Top of ENTRIES SHOWN

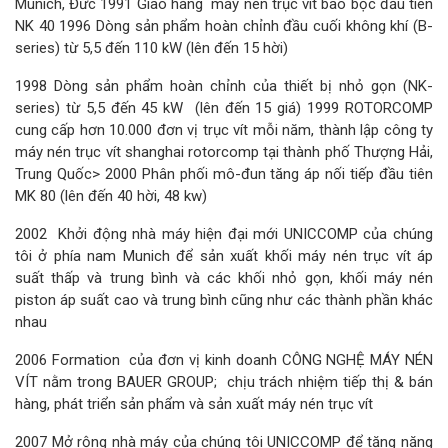
Munich, Đức 1991 Giao hàng máy nén trục vít bao bọc đầu tiên
NK 40 1996 Dòng sản phẩm hoàn chỉnh đầu cuối không khí (B-
series) từ 5,5 đến 110 kW (lên đến 15 hời)
1998 Dòng sản phẩm hoàn chỉnh của thiết bị nhỏ gọn (NK-
series) từ 5,5 đến 45 kW (lên đến 15 giá) 1999 ROTORCOMP
cung cấp hơn 10.000 đơn vị trục vít mỗi năm, thành lập công ty
máy nén trục vít shanghai rotorcomp tại thành phố Thượng Hải,
Trung Quốc> 2000 Phân phối mô-đun tăng áp nối tiếp đầu tiên
MK 80 (lên đến 40 hời, 48 kw)
2002 Khởi động nhà máy hiện đại mới UNICCOMP của chúng
tôi ở phía nam Munich để sản xuất khối máy nén trục vít áp
suất thấp và trung bình và các khối nhỏ gọn, khối máy nén
piston áp suất cao và trung bình cũng như các thành phần khác
nhau
2006 Formation của đơn vị kinh doanh CÔNG NGHỆ MÁY NÉN
VÍT nằm trong BAUER GROUP; chịu trách nhiệm tiếp thị & bán
hàng, phát triển sản phẩm và sản xuất máy nén trục vít
2007 Mở rộng nhà máy của chúng tôi UNICCOMP để tăng năng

Bottom of ENTRIES SHOWN

## YOUR INSTRUCTIONS
A faithful copy of all the data above, without its pictures, is the expected result.

## YOUR RESPONSE
Munich, Đức 1991 Giao hàng máy nén trục vít bao bọc đầu tiên
NK 40 1996 Dòng sản phẩm hoàn chỉnh đầu cuối không khí (B-
series) từ 5,5 đến 110 kW (lên đến 15 hời)
1998 Dòng sản phẩm hoàn chỉnh của thiết bị nhỏ gọn (NK-
series) từ 5,5 đến 45 kW (lên đến 15 giá) 1999 ROTORCOMP
cung cấp hơn 10.000 đơn vị trục vít mỗi năm, thành lập công ty
máy nén trục vít shanghai rotorcomp tại thành phố Thượng Hải,
Trung Quốc> 2000 Phân phối mô-đun tăng áp nối tiếp đầu tiên
MK 80 (lên đến 40 hời, 48 kw)
2002 Khởi động nhà máy hiện đại mới UNICCOMP của chúng
tôi ở phía nam Munich để sản xuất khối máy nén trục vít áp
suất thấp và trung bình và các khối nhỏ gọn, khối máy nén
piston áp suất cao và trung bình cũng như các thành phần khác
nhau
2006 Formation của đơn vị kinh doanh CÔNG NGHỆ MÁY NÉN
VÍT nằm trong BAUER GROUP; chịu trách nhiệm tiếp thị & bán
hàng, phát triển sản phẩm và sản xuất máy nén trục vít
2007 Mở rộng nhà máy của chúng tôi UNICCOMP để tăng năng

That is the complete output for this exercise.